Memang dulu aku tak punya teman selain dia, tapi setidaknya dulu masih ada yang menyapaku dan menatapku seperti seorang manusia.

Sekarang semua orang menatapku layaknya aku ini binatang yang menjijikkan dan tak layak dipandang, lepas dari itu tak ada yang mau mengajakku berbicara.

Bahkan tak ada yang mau berkelompok denganku saat diberi tugas berkelompok oleh guru.

Cukup. Semua itu cukup kusimpan saja, dan akan aku keluarkan saat orang-orang yang sekarang menatapku meminta bantuanku nanti!
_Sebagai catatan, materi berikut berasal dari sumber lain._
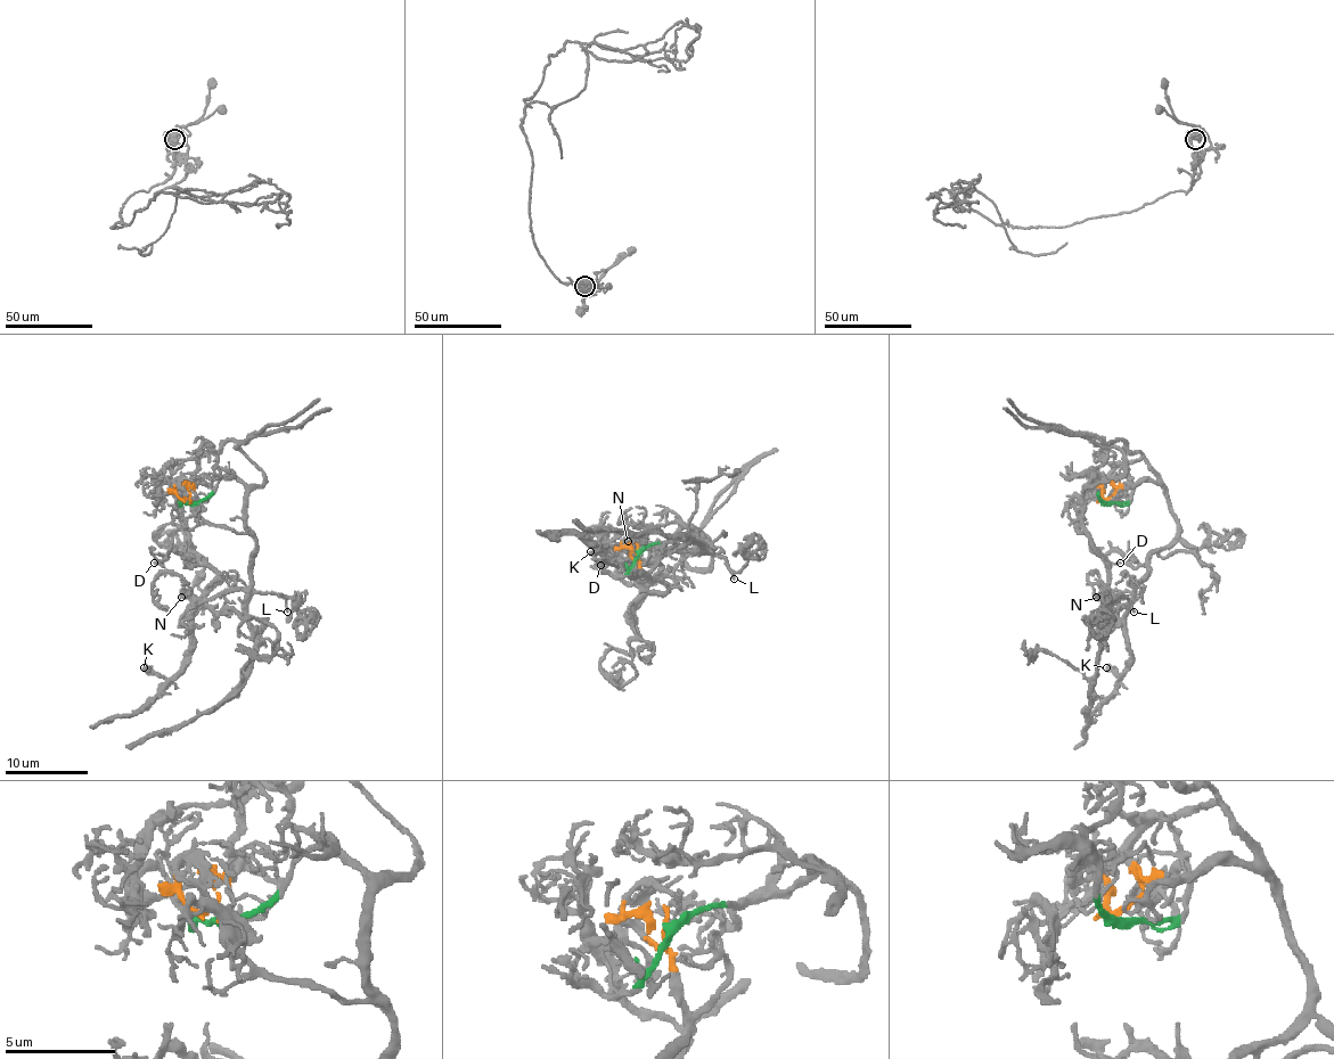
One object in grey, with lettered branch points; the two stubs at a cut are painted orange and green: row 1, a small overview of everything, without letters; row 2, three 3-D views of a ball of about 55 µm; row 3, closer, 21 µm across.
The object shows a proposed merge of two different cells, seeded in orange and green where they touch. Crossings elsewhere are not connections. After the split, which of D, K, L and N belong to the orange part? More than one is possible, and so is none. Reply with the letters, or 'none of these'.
D, K

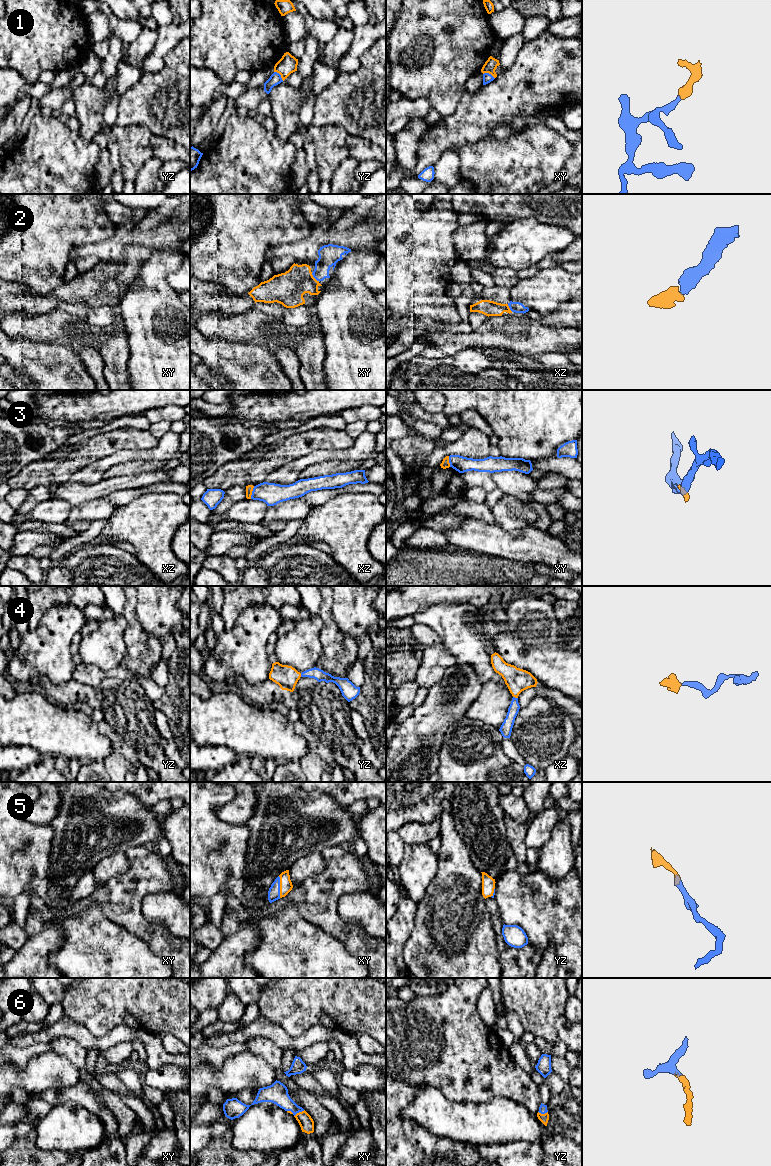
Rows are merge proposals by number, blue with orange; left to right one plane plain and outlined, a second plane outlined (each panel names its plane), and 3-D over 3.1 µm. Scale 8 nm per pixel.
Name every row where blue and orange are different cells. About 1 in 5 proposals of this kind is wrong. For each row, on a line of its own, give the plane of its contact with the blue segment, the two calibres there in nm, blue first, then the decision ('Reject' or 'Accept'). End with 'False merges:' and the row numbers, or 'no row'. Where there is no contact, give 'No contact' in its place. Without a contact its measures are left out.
1: Touches blue in yz. Thickness 90 nm (blue) against 150 nm. Accept
2: Touches blue in xy. Thickness 170 nm (blue) against 260 nm. Accept
3: Touches blue in xz. Thickness 170 nm (blue) against 60 nm. Reject
4: Touches blue in xz. Thickness 90 nm (blue) against 190 nm. Accept
5: Touches blue in xy. Thickness 100 nm (blue) against 100 nm. Accept
6: Touches blue in xy. Thickness 170 nm (blue) against 120 nm. Accept
False merges: 3

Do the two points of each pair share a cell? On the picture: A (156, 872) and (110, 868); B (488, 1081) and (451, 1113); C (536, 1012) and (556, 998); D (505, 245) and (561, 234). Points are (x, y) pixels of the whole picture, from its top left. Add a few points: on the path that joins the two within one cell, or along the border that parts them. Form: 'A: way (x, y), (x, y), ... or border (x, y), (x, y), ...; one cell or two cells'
A: border (125, 852), (128, 869), (122, 875), (106, 881); two cells
B: border (442, 1092), (450, 1100), (455, 1101), (488, 1101); two cells
C: way (541, 1007), (551, 998); one cell
D: way (519, 244), (525, 241), (547, 238); one cell

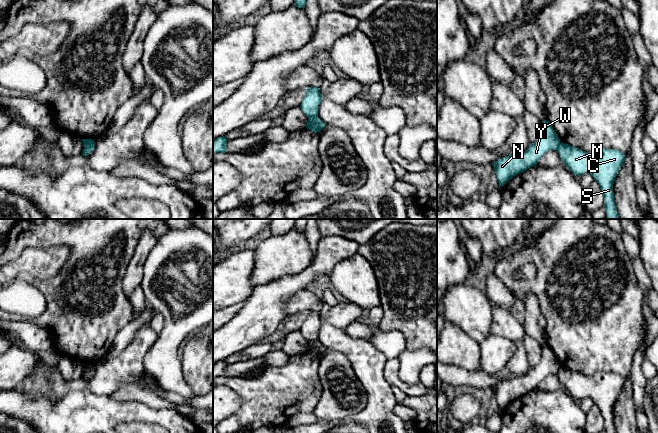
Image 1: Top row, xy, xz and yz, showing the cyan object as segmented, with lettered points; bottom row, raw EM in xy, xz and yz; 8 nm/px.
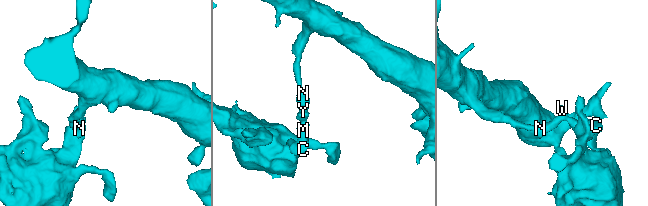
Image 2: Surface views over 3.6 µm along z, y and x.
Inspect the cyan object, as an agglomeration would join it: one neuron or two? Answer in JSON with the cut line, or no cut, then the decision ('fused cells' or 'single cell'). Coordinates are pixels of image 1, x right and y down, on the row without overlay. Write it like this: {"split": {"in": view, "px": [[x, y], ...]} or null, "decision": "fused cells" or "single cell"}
{"split": {"in": "xy", "px": [[93, 367], [84, 370]]}, "decision": "fused cells"}

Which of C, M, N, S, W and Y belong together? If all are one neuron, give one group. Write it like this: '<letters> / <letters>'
C M S / N W Y

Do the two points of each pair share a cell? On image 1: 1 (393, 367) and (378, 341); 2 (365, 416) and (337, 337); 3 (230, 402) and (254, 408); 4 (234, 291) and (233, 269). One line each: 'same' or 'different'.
1: different
2: same
3: different
4: same

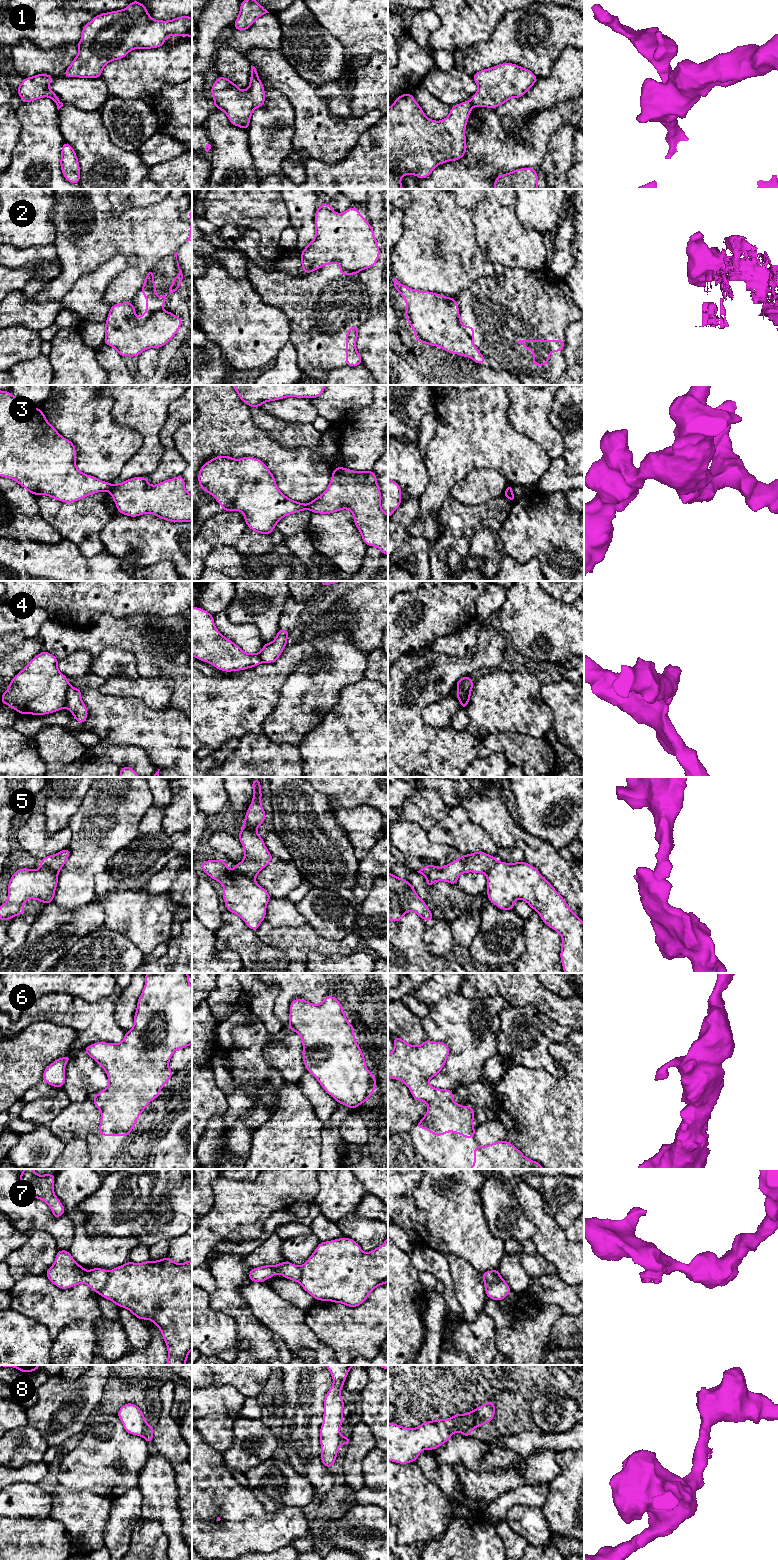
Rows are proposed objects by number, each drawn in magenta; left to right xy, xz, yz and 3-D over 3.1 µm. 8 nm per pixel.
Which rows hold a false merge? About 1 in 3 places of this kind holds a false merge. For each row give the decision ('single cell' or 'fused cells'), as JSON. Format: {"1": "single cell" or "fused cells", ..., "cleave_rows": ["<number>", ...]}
{"1": "fused cells", "2": "fused cells", "3": "fused cells", "4": "fused cells", "5": "fused cells", "6": "single cell", "7": "fused cells", "8": "single cell", "cleave_rows": ["1", "2", "3", "4", "5", "7"]}

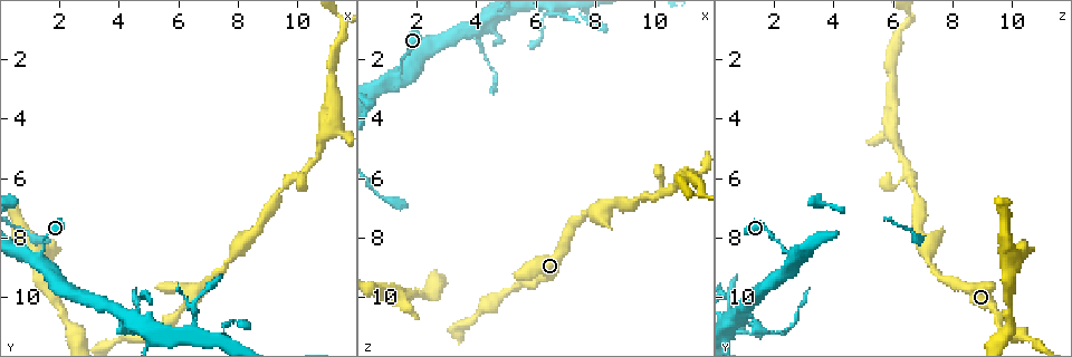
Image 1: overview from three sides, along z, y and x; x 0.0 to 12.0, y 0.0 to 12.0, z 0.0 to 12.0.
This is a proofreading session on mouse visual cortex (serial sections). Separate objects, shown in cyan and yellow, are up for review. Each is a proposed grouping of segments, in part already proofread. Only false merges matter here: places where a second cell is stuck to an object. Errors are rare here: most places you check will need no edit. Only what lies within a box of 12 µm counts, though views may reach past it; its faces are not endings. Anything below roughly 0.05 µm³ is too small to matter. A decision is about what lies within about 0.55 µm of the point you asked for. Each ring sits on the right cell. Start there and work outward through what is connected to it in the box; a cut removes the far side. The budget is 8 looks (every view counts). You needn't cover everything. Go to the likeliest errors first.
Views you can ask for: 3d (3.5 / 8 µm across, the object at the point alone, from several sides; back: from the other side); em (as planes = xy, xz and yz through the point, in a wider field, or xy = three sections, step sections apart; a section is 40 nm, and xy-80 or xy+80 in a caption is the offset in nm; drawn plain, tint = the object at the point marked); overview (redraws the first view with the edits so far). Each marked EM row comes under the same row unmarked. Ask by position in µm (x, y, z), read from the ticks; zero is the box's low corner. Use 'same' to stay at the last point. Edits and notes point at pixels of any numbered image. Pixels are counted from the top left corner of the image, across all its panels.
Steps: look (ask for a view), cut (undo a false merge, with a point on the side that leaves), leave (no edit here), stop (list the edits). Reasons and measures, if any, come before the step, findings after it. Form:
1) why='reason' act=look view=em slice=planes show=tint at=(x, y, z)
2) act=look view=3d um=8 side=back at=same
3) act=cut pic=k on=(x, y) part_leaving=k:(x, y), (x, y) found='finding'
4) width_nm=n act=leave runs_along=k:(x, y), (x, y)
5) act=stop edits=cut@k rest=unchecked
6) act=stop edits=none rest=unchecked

why='sharp bend' act=look view=3d um=3.5 at=(1.3, 8.7, 2.7)

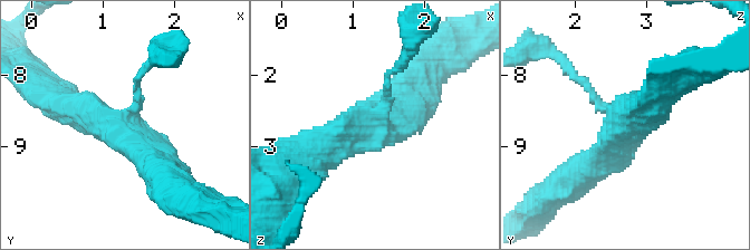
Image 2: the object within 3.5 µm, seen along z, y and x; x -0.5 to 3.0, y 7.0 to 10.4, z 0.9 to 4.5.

Tunggu. aku bukan orang yang seperti ini, aku bukanlah orang yang pendendam. Tapi, yaaa! Inilah aku sekarang aku yang telah berubah Ana yang dulu telah mati. Sekarang Ana bukanlah Ana!.

**
Setelah memberi sambutan, Ana kembali ketempat duduknya dan mengikuti acara kelulusan dengan seksama sesuai interuksi.

**

"Neeng! Yaah si eneng malah melamun taiye! Ada masalah apa neng? Sini cerita sama Pak Bro. Tumben-tumbenan kan eneng dateng lebih pagi walaupun cuma 5 menit lebih awal taiye hahahaha" Canda Pak Bro kepada Lusy.

"Bukan apa-apa kok Pak. Eh iya tadi saya bangunnya kecepetan dari alarm saya Pak, makanya berangkatnya kepagian" Ucap Lusy seraya menunjukkan senyum cengengesannya.